(TASK DATA)

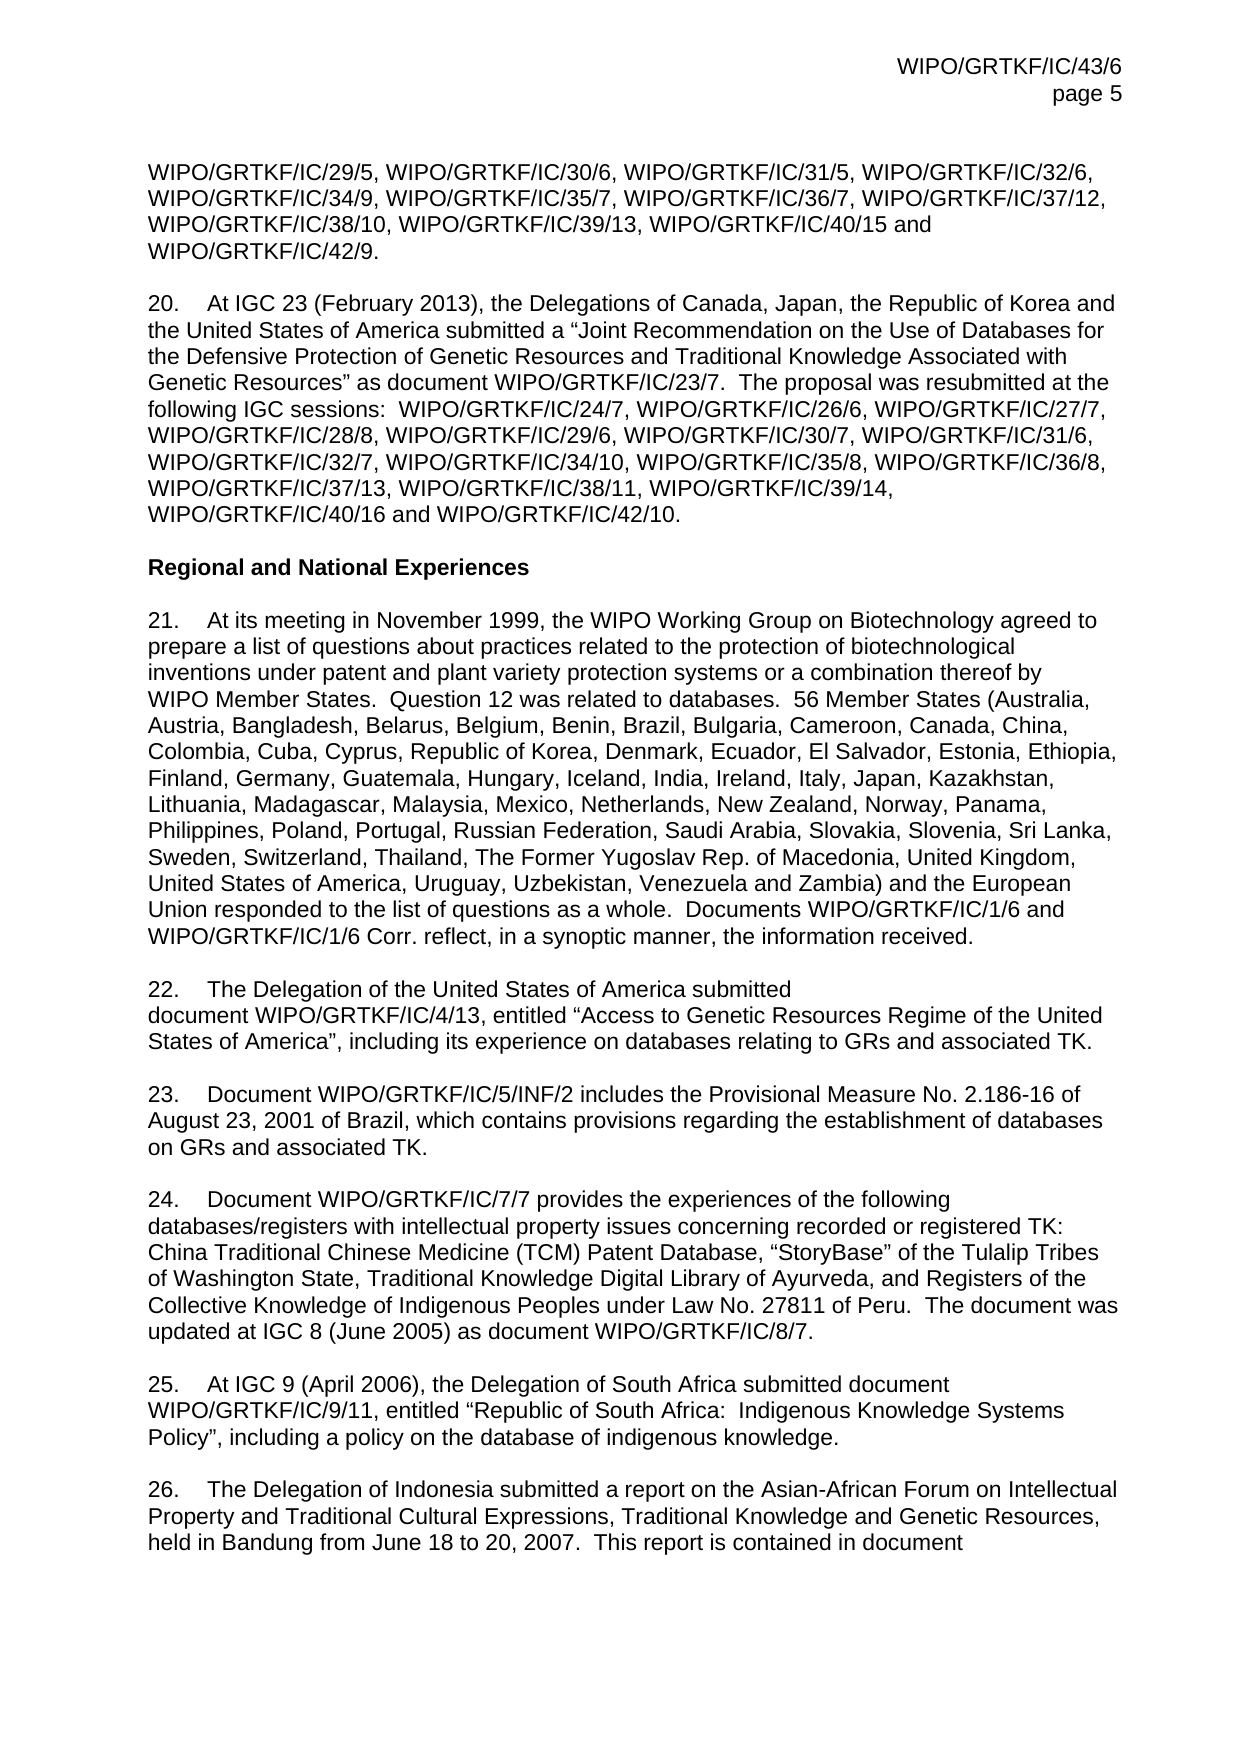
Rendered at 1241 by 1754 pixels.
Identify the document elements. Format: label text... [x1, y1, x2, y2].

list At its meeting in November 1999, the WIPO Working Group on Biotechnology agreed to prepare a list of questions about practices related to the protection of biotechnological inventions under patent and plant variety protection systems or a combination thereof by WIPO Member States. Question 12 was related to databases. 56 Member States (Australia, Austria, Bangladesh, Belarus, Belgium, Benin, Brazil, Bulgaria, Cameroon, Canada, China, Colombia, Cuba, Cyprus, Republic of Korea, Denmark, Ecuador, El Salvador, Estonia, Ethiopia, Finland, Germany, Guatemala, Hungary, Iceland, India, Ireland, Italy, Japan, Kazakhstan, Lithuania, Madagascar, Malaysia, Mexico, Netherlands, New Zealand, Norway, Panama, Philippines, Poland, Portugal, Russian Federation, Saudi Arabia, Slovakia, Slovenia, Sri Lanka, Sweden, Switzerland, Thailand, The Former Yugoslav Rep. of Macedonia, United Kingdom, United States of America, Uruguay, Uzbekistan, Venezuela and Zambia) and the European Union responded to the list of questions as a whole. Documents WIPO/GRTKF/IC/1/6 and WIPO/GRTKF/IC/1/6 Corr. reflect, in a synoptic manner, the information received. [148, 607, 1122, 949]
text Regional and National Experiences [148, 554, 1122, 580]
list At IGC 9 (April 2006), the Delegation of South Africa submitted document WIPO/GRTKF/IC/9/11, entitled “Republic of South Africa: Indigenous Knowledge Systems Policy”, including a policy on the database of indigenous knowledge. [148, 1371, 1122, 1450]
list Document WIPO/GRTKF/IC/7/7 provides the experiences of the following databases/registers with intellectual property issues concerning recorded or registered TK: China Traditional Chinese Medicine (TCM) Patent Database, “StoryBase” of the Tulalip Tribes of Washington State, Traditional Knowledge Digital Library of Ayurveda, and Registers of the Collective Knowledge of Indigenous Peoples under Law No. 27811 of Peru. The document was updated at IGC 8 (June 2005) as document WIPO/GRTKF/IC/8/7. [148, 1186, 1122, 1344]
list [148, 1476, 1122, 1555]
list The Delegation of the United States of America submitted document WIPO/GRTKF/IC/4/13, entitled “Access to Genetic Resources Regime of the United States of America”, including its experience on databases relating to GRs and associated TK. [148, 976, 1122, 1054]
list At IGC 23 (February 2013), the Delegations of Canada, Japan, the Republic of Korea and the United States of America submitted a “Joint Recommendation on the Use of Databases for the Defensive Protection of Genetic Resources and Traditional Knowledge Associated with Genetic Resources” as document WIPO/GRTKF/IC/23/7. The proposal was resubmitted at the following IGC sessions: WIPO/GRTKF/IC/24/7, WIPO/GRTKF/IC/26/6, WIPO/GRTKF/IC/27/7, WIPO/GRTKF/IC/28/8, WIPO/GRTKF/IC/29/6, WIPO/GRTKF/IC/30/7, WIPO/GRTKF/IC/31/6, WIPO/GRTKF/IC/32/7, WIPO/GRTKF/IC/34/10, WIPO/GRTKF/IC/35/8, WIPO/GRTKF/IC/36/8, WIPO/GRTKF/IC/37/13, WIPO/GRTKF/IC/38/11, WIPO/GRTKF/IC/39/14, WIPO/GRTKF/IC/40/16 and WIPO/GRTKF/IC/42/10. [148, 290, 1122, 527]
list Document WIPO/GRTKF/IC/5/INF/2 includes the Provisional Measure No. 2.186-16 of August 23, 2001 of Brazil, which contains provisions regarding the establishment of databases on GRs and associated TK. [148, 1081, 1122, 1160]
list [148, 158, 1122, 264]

(End TASK DATA)
(TASK DATA)

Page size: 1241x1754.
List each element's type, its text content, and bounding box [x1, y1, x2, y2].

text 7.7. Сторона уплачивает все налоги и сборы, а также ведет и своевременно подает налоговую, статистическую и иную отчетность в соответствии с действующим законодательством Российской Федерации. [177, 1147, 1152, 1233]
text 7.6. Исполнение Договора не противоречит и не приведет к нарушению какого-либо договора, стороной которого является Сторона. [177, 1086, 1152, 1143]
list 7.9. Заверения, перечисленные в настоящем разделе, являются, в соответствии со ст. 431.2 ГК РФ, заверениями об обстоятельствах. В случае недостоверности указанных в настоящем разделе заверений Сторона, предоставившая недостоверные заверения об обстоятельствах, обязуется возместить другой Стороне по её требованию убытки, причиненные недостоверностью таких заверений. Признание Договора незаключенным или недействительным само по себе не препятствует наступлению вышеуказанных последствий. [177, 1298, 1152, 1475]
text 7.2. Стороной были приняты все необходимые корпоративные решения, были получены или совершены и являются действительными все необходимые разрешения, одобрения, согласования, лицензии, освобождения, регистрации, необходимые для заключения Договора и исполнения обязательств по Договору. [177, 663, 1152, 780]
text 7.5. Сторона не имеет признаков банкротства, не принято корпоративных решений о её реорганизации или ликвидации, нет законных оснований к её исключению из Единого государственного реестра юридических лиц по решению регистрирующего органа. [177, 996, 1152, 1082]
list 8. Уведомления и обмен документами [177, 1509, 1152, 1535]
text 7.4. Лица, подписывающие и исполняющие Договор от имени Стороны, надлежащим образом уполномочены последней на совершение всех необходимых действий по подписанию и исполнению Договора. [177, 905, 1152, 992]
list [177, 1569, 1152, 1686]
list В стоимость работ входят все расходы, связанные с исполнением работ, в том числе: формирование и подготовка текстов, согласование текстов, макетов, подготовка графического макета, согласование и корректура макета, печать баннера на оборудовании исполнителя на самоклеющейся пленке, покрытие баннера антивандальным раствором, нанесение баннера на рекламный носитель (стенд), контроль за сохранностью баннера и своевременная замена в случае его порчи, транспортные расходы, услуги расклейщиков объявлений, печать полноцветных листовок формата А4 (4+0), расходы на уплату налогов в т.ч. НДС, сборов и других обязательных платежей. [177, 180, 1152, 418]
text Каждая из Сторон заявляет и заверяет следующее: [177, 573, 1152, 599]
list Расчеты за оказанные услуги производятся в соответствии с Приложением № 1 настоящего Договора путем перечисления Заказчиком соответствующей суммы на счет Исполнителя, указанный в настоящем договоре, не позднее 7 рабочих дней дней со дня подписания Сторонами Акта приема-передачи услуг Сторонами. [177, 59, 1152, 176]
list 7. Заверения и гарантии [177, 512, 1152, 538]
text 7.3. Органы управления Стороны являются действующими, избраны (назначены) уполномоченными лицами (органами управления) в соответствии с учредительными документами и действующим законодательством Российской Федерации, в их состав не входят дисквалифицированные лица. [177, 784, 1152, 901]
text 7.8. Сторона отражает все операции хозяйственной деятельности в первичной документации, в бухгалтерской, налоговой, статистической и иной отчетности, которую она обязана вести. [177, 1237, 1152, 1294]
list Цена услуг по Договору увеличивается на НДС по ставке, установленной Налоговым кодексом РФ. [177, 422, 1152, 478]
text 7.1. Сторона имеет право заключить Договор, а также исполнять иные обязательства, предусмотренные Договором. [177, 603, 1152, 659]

(End TASK DATA)

EXERCISE DIRECTIONS. The string "документами" may occur in the listing; show every line where it does.

EXPECTED OUTPUT.
list 8. Уведомления и обмен документами [177, 1509, 1152, 1535]
text 7.3. Органы управления Стороны являются действующими, избраны (назначены) уполномоченными лицами (органами управления) в соответствии с учредительными документами и действующим законодательством Российской Федерации, в их состав не входят дисквалифицированные лица. [177, 784, 1152, 901]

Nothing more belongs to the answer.